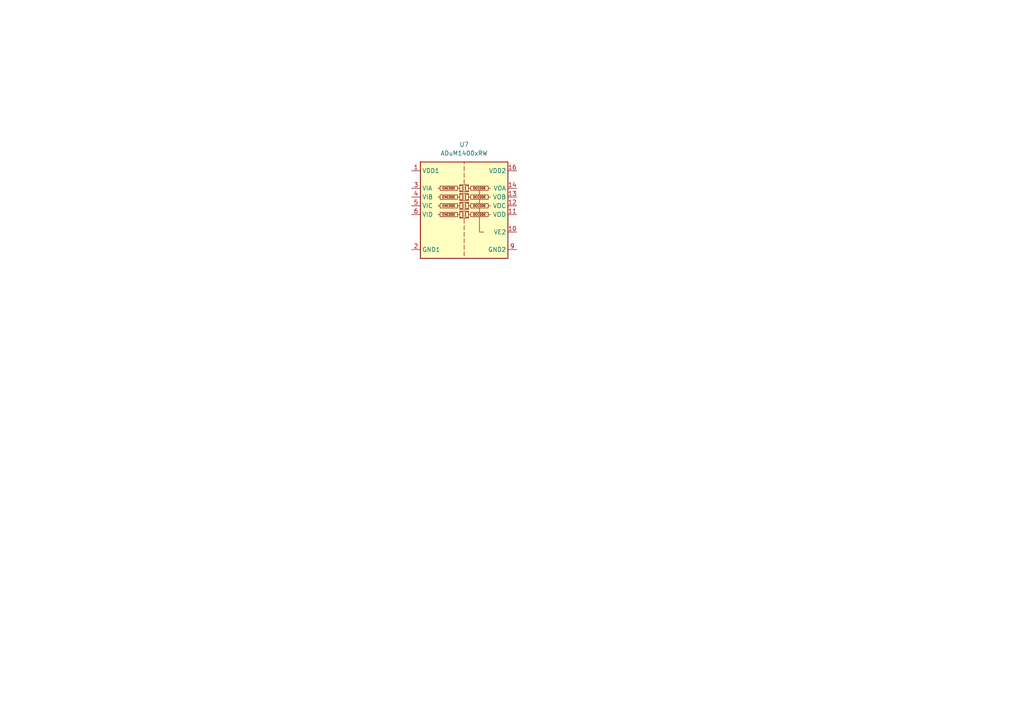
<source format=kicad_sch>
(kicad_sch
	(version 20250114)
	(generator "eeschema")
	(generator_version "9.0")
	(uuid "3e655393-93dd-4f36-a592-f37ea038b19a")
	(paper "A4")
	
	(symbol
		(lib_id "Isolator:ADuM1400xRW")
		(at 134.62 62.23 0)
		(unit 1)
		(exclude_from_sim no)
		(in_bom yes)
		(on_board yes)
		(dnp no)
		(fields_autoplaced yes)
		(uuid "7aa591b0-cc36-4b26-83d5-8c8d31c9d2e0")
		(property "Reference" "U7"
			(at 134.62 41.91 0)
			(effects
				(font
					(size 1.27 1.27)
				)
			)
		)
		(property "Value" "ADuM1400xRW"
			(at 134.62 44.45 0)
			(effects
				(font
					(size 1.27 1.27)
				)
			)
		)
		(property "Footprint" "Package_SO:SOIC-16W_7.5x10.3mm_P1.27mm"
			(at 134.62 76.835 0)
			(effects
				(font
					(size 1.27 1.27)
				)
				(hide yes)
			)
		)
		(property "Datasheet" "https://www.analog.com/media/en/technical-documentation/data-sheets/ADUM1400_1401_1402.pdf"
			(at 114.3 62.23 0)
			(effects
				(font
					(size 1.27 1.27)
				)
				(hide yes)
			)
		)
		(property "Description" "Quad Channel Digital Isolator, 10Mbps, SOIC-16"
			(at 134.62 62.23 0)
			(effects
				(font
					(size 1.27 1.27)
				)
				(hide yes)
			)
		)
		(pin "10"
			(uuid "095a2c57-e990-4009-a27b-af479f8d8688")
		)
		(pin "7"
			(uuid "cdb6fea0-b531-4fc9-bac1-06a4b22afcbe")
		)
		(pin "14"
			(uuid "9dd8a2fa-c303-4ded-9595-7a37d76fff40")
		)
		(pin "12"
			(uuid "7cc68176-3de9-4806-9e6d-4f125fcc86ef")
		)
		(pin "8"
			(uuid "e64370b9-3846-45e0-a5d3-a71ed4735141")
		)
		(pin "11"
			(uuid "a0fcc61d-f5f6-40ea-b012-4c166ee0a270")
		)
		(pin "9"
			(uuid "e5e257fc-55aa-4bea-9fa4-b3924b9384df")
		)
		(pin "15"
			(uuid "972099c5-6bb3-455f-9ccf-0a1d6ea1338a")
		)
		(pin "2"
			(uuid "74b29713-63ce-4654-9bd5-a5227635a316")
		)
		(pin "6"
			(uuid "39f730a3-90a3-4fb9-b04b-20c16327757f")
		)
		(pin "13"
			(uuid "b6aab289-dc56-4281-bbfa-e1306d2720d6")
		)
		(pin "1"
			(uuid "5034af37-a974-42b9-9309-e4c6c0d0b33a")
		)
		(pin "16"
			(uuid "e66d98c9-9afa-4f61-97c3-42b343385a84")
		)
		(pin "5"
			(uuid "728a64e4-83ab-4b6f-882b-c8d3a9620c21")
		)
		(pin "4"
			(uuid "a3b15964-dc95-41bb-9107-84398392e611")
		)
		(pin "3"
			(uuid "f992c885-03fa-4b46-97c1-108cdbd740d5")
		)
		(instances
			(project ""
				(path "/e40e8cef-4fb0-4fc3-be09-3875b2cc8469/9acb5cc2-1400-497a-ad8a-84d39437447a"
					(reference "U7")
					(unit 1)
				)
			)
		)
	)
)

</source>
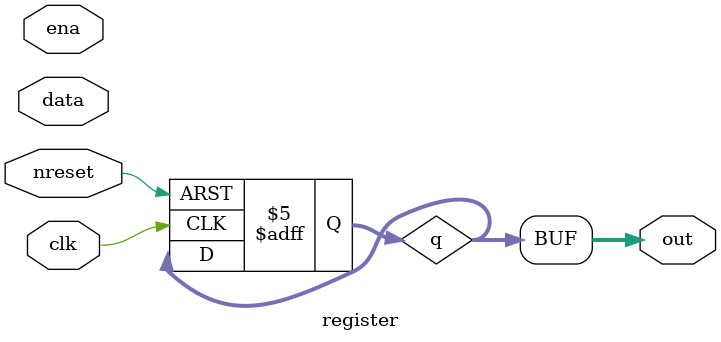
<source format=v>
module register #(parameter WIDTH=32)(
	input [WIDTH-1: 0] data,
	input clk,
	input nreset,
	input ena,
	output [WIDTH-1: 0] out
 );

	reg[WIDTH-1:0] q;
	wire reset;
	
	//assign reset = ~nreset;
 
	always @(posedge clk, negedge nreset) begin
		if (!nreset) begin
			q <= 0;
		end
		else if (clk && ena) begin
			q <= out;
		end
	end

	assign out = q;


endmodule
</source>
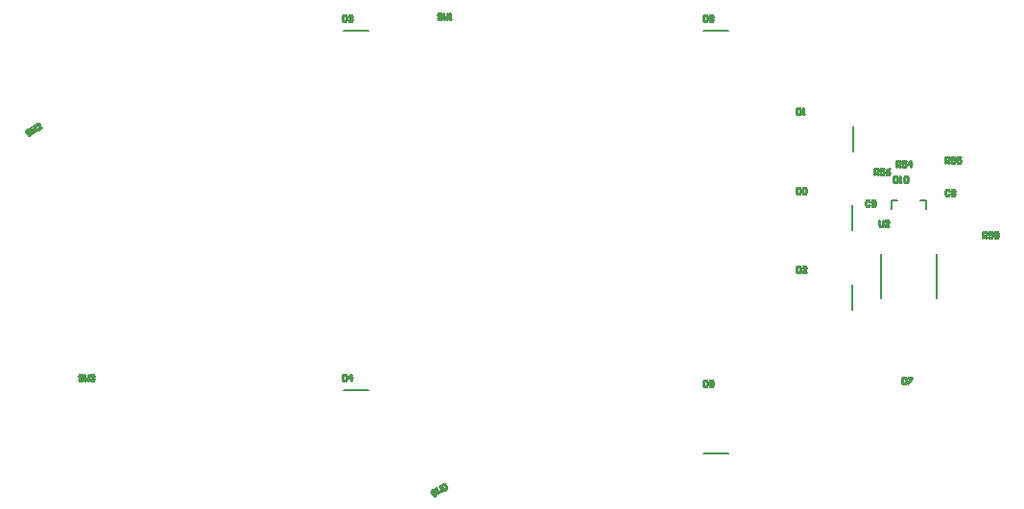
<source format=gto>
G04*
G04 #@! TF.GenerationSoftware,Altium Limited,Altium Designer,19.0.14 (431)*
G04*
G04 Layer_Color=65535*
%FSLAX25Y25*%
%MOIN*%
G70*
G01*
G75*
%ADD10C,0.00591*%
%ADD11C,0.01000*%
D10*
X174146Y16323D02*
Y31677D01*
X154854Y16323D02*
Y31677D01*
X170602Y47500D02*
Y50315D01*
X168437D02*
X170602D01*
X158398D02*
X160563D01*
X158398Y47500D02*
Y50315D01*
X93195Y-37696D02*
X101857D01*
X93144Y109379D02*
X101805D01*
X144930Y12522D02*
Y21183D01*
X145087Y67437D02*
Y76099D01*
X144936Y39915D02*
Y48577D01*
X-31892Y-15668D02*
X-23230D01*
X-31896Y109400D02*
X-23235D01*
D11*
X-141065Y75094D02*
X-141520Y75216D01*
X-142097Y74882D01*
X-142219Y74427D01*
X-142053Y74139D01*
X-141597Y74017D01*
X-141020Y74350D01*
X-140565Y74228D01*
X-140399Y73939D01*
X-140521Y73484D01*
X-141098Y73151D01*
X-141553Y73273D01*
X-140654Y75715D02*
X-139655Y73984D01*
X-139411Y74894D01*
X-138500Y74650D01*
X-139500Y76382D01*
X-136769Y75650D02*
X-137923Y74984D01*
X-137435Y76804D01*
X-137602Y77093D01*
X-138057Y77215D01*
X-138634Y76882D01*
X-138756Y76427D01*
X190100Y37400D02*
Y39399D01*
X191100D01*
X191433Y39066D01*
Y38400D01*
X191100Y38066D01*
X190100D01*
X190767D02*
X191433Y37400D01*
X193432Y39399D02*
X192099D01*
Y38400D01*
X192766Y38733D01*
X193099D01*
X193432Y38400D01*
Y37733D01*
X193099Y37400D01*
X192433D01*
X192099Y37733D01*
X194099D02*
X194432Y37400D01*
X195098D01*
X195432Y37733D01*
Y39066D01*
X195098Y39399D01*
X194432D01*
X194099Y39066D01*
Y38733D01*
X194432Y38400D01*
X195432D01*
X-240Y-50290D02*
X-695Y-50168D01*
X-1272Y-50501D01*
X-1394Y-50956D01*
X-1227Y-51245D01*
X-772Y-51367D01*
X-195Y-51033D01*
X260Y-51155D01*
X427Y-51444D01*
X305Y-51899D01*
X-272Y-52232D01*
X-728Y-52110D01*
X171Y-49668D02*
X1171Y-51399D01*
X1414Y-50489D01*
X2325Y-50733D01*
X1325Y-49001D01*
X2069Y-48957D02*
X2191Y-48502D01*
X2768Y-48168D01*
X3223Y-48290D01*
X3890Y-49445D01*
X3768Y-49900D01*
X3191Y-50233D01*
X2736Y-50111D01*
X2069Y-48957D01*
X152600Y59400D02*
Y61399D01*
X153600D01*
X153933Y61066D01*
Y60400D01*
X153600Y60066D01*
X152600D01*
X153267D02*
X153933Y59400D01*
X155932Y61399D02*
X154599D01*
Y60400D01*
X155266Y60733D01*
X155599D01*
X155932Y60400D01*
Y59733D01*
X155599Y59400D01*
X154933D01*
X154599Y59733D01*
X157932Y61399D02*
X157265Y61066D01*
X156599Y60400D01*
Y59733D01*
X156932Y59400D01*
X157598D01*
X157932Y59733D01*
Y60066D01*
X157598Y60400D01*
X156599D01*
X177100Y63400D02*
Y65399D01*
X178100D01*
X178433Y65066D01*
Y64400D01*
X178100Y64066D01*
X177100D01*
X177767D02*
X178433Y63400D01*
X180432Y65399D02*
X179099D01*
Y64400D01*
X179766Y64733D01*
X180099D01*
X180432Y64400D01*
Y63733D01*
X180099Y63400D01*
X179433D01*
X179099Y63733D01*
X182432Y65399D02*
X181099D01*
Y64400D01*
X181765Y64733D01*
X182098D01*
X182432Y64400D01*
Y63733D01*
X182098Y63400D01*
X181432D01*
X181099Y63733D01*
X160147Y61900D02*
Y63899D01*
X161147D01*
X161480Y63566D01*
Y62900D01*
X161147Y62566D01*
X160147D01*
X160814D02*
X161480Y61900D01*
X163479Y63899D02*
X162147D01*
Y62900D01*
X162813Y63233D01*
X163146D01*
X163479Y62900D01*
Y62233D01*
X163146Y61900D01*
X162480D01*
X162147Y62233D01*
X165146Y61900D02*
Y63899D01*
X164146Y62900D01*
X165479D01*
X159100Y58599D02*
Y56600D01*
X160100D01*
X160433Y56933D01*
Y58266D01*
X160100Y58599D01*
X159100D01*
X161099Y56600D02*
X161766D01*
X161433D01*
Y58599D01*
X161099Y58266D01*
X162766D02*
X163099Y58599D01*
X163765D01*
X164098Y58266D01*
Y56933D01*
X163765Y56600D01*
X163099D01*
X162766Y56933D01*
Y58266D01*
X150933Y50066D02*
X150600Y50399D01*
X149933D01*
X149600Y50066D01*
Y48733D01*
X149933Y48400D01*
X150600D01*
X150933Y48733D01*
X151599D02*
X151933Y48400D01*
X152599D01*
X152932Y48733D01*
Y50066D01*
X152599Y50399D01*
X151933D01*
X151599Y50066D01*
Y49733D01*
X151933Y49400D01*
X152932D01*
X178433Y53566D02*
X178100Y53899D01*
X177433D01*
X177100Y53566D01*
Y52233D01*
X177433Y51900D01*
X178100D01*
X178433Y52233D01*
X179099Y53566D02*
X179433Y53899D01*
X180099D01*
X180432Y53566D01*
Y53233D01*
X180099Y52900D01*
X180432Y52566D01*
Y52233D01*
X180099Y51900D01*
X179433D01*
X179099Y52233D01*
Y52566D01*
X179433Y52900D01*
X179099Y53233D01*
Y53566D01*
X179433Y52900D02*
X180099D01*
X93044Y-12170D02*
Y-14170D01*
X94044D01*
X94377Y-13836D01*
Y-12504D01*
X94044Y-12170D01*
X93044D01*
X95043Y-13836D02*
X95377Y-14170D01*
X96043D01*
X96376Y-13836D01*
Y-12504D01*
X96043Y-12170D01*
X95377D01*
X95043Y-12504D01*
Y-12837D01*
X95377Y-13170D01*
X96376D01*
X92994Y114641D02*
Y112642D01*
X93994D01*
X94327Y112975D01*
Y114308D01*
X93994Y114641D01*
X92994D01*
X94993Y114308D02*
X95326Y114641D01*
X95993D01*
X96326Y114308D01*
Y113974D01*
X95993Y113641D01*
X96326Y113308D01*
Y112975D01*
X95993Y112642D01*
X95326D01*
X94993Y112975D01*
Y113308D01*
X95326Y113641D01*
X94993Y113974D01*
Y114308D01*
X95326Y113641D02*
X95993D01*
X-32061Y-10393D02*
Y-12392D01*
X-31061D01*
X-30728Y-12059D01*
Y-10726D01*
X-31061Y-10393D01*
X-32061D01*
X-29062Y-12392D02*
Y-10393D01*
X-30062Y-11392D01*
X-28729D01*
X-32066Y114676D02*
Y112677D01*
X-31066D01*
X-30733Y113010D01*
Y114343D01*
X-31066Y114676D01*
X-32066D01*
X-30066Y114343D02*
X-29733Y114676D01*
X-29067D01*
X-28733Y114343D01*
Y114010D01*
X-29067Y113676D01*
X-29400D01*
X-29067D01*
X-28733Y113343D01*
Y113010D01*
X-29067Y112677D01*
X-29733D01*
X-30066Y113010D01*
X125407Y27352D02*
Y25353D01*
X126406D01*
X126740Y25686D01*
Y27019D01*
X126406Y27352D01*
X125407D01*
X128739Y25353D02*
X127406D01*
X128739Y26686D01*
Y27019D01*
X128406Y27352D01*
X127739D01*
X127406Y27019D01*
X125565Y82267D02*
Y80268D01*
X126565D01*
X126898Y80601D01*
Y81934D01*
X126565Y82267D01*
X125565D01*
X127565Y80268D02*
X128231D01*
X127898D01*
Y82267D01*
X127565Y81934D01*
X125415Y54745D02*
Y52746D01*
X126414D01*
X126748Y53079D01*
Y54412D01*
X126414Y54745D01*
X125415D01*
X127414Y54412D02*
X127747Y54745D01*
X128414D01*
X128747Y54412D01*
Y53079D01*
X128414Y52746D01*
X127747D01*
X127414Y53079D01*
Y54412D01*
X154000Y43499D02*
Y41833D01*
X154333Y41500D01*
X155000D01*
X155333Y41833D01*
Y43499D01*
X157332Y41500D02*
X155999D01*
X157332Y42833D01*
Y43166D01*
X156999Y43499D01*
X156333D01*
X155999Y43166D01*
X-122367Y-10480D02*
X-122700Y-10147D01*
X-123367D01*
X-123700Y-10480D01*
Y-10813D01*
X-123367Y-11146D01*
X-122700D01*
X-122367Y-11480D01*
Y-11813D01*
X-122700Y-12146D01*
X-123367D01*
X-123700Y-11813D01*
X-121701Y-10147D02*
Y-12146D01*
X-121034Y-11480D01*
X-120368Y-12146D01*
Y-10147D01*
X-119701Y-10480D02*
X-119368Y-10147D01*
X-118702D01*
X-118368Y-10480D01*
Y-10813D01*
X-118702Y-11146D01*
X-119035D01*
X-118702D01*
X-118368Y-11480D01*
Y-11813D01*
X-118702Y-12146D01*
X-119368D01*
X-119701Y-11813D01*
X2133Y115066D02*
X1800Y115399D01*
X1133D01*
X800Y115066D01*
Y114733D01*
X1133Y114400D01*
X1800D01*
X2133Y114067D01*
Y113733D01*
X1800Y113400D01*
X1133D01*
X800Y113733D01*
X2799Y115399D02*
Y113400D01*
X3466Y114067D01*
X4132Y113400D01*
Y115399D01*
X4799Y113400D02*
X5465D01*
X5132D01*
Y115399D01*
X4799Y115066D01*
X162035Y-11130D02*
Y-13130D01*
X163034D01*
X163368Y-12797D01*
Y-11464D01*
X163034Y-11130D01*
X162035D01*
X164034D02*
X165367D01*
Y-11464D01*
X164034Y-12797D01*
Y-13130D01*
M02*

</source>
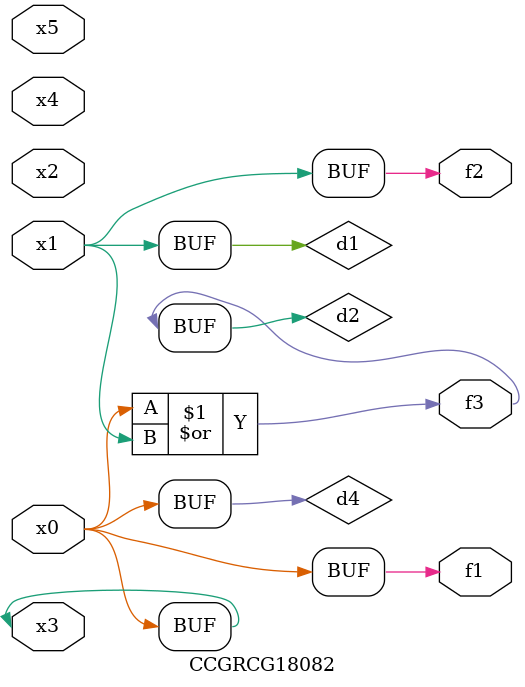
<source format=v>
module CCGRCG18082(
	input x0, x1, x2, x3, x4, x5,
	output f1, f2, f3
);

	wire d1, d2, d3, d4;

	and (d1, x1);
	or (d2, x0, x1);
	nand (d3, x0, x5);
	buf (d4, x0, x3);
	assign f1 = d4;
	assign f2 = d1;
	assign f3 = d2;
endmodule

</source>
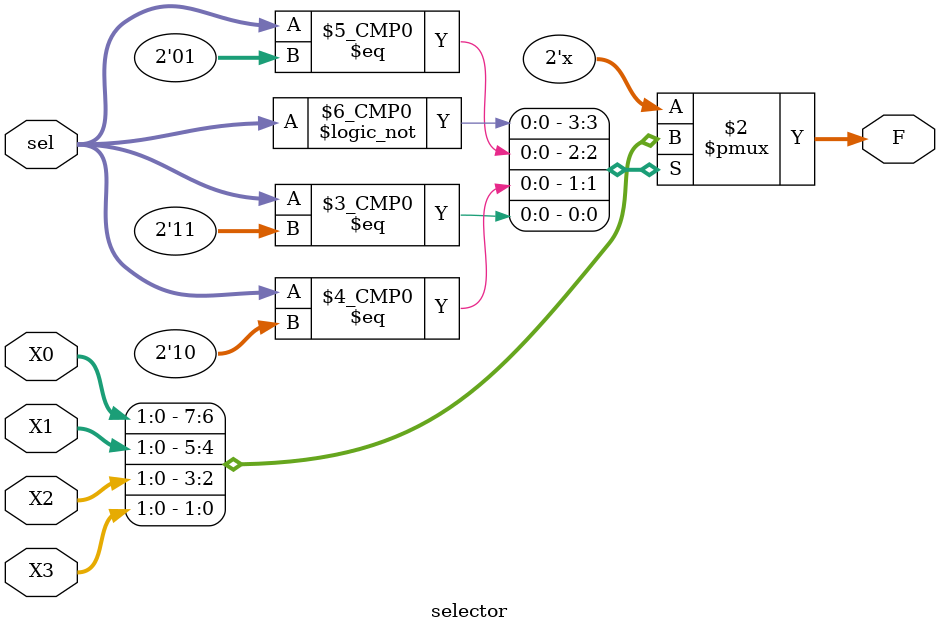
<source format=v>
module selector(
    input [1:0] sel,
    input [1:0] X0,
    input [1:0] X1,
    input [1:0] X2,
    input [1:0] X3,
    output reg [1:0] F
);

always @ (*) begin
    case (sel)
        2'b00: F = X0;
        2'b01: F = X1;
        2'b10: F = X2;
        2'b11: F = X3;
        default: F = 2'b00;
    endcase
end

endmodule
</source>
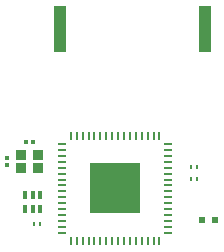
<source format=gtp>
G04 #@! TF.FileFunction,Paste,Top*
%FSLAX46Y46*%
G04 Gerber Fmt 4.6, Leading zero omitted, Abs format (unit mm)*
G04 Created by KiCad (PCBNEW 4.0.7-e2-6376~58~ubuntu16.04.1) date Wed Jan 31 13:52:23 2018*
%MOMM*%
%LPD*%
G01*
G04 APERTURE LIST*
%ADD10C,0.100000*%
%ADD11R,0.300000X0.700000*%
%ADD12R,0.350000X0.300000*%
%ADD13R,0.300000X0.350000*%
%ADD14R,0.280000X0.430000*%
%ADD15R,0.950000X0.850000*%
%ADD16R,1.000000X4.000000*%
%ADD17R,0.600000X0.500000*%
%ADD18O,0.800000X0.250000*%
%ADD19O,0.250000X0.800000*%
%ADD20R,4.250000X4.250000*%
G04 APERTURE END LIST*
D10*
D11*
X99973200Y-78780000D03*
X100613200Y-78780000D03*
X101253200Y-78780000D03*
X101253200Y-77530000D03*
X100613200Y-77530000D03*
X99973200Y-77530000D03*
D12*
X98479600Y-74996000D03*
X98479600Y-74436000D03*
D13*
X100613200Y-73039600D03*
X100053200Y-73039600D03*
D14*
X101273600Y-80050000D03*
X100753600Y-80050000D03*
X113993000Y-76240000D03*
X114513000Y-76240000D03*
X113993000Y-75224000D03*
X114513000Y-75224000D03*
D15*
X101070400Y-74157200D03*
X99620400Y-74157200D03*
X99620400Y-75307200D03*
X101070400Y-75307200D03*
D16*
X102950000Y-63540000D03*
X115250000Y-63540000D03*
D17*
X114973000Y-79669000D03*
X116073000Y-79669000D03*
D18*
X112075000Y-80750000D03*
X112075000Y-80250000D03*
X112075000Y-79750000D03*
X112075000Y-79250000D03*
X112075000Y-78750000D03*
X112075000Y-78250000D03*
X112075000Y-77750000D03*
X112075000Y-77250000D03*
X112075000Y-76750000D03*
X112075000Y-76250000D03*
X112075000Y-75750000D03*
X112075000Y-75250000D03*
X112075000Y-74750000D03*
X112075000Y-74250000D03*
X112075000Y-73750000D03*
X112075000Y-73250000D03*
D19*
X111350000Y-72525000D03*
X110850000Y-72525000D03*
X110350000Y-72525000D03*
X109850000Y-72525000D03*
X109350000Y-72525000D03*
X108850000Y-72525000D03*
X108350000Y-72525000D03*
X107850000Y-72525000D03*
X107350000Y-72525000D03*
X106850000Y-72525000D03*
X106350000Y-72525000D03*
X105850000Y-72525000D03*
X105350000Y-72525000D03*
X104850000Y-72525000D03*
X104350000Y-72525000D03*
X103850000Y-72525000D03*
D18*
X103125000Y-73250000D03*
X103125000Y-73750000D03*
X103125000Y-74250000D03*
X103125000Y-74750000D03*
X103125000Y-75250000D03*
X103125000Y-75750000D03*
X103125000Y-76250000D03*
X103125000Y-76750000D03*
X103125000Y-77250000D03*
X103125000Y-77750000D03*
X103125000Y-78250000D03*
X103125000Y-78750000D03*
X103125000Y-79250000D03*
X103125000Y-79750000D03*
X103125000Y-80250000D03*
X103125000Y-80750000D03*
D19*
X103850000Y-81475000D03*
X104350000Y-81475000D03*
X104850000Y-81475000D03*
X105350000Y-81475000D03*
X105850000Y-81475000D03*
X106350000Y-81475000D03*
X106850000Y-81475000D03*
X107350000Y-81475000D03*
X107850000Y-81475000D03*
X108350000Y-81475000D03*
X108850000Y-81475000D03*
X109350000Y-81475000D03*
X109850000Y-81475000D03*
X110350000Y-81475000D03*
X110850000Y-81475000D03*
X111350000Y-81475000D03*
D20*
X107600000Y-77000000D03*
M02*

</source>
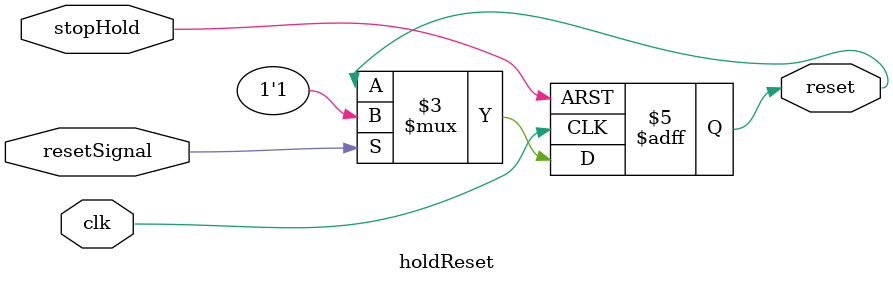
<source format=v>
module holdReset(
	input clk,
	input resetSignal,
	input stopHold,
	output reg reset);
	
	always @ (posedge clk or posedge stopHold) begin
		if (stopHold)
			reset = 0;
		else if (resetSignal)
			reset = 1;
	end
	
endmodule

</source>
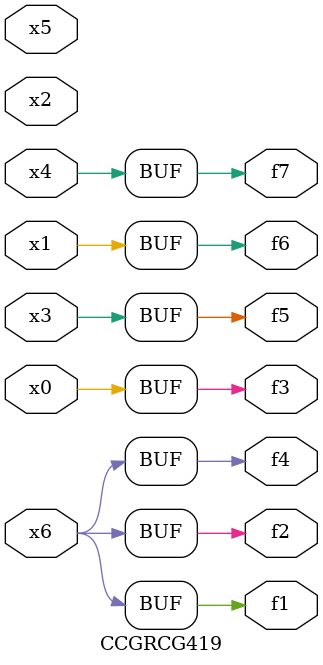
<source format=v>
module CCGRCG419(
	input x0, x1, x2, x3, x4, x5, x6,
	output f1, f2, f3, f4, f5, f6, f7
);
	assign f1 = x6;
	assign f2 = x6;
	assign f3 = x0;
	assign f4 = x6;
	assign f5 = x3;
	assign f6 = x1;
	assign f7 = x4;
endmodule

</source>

◇ ◇ ◇ ◇

# [WHAT THE TASK ASKS]
Each line of the records with the word "unit" in it is to be copied.

# [COMPLETED TASK]
		(unit 1)
					(unit 1)
G04 Gerber Fmt 4.6, Leading zero omitted, Abs format (unit mm)*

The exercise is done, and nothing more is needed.